EXERCISE - Pull out every line of the entries below that contains the word "soundbar" and copy each one in full.

SUPPLIED RECORDS -
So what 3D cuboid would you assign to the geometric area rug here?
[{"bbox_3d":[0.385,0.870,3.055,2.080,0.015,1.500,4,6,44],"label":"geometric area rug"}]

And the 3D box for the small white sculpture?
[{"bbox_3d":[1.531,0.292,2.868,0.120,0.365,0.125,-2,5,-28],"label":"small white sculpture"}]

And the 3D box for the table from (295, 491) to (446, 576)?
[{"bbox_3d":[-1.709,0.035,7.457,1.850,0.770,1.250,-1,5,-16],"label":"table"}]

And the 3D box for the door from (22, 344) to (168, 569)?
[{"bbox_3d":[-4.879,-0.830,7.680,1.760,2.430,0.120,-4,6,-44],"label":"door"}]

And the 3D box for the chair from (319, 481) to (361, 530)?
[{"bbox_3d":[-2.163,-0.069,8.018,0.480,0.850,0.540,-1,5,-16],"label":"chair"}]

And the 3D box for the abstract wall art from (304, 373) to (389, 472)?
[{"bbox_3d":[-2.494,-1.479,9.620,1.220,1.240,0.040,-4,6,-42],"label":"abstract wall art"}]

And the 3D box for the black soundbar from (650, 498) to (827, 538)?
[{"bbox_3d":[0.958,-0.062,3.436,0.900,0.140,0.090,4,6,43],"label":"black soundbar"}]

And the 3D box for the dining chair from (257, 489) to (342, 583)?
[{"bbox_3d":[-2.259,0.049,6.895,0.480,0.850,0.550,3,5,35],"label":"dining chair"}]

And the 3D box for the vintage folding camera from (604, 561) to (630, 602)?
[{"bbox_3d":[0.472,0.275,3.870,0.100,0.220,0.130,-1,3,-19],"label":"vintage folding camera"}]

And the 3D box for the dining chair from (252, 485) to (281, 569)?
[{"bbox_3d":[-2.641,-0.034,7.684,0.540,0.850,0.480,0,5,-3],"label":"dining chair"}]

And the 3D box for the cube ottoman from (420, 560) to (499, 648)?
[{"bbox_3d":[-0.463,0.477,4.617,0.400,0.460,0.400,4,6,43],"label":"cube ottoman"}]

--

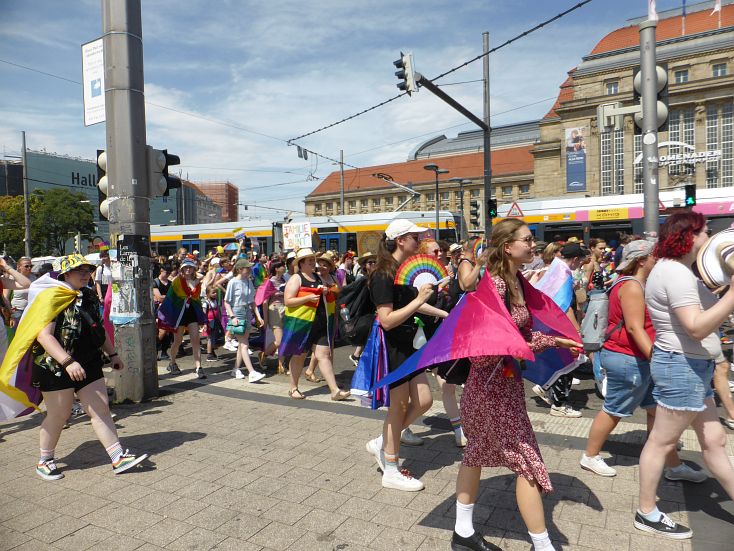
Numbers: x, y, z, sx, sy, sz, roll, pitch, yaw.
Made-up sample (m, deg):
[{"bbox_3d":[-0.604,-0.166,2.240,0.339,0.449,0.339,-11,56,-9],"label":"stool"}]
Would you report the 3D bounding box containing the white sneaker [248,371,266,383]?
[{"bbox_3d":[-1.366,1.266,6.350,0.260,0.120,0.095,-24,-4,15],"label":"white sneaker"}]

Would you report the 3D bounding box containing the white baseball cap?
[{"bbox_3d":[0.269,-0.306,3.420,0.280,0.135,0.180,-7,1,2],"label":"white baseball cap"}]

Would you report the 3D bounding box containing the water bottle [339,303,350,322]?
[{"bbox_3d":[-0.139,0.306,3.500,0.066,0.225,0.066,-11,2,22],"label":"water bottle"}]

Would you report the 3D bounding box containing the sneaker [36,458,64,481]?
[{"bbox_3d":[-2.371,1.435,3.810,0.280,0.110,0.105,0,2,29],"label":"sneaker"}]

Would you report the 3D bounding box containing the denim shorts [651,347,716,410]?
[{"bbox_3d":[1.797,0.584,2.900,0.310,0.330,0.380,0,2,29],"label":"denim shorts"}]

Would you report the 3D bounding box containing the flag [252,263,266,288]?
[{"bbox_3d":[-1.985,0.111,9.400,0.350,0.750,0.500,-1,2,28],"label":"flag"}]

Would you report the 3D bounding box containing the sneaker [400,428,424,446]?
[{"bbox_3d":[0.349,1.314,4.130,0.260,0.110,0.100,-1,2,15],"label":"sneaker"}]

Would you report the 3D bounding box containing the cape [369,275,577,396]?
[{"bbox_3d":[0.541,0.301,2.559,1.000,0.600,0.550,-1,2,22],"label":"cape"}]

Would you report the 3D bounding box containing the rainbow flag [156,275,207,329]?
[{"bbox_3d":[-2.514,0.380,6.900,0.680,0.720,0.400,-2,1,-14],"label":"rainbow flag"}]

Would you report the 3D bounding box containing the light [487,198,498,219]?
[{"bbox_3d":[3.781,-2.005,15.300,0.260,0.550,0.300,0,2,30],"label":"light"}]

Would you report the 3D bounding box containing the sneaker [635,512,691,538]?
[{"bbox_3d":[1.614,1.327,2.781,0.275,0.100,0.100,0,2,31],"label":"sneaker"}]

RESPONSE AREA -
And the 3D box for the black soundbar from (650, 498) to (827, 538)?
[{"bbox_3d":[0.958,-0.062,3.436,0.900,0.140,0.090,4,6,43],"label":"black soundbar"}]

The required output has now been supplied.